[Saved entries]
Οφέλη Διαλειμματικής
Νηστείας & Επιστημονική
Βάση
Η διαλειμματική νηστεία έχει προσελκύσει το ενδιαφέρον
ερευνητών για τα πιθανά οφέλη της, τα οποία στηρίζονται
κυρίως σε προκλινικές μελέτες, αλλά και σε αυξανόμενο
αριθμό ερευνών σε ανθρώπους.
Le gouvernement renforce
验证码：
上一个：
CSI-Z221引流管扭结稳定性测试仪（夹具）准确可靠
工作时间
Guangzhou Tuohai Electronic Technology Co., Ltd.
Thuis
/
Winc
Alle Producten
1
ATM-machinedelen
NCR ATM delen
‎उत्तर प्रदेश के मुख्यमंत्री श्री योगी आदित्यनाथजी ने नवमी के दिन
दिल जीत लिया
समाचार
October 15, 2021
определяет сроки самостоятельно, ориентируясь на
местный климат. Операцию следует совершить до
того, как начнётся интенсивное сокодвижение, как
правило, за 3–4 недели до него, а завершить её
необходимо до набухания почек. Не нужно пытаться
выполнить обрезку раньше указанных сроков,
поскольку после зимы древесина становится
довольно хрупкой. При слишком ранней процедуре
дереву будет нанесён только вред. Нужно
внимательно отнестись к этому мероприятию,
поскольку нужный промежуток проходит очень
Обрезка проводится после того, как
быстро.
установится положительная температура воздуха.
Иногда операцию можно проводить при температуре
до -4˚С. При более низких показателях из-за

* * *

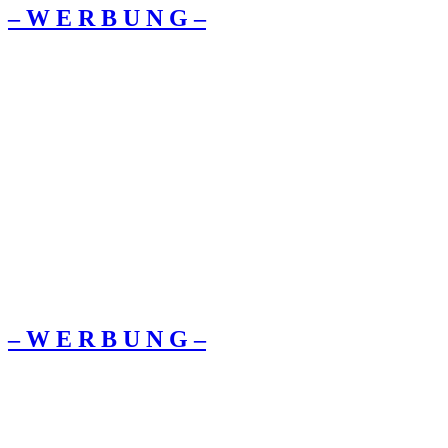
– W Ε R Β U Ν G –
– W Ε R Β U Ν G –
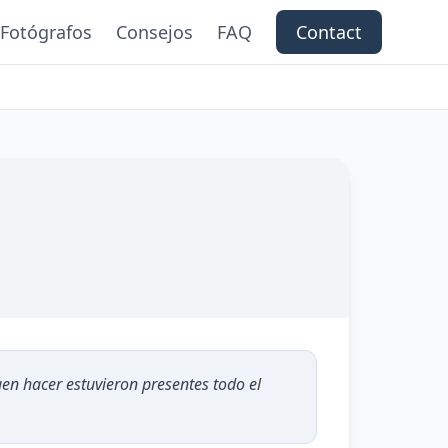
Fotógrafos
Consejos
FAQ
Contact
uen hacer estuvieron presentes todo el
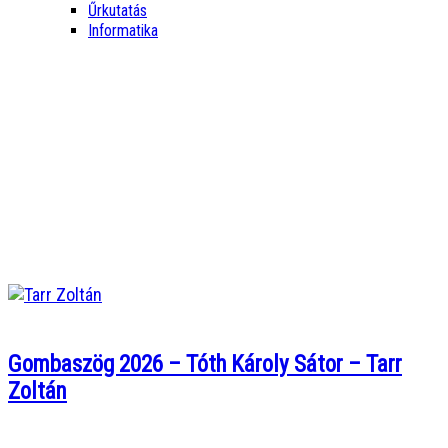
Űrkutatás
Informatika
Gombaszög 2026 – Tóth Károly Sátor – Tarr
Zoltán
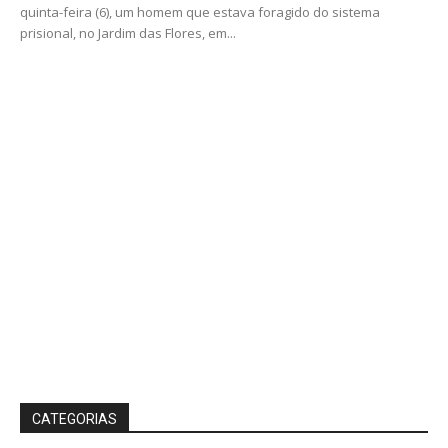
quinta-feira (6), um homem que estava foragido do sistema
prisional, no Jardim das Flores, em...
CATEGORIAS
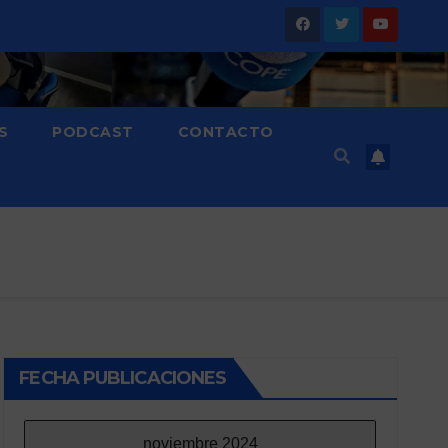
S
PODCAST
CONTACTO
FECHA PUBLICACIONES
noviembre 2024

---

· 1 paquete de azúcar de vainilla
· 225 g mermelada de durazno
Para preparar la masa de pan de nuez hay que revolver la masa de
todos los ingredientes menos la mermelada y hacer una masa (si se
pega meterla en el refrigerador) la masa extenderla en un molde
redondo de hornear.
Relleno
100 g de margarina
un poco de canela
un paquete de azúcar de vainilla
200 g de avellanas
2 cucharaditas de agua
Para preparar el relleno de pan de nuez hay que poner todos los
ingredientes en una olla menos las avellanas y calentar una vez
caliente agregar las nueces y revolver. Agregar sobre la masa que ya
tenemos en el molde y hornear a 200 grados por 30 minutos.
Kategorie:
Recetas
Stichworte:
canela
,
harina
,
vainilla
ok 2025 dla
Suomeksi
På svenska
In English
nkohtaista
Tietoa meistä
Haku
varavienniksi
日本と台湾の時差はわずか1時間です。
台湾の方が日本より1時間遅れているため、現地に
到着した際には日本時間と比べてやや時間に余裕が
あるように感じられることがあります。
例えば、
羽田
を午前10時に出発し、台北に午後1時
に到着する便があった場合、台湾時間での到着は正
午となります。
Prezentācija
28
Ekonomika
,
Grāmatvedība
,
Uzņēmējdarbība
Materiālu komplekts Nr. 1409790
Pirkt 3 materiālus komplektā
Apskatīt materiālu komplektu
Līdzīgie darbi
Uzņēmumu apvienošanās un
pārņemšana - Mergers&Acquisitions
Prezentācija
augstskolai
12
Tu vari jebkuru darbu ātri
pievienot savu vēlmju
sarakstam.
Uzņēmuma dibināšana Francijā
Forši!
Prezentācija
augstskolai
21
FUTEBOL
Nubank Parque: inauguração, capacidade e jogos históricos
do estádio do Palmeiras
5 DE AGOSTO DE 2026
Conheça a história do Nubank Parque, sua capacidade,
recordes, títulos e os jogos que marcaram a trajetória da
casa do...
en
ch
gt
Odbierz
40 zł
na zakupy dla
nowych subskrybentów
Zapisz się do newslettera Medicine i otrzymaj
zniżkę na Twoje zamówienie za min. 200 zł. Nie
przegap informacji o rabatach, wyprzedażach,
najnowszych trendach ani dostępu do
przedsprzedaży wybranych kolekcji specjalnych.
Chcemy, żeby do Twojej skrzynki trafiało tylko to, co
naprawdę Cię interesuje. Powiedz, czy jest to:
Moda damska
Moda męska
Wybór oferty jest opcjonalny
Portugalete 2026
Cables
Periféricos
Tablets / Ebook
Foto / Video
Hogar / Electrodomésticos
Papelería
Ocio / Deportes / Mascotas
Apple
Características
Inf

→ **About this exercise**: Copy out everything in the material from the line containing "quinta-feira (6), um" down to the line containing "noviembre 2024", including both of those lines. Omit the pictures.

→ **Answer box**:
quinta-feira (6), um homem que estava foragido do sistema
prisional, no Jardim das Flores, em...
CATEGORIAS
S
PODCAST
CONTACTO
FECHA PUBLICACIONES
noviembre 2024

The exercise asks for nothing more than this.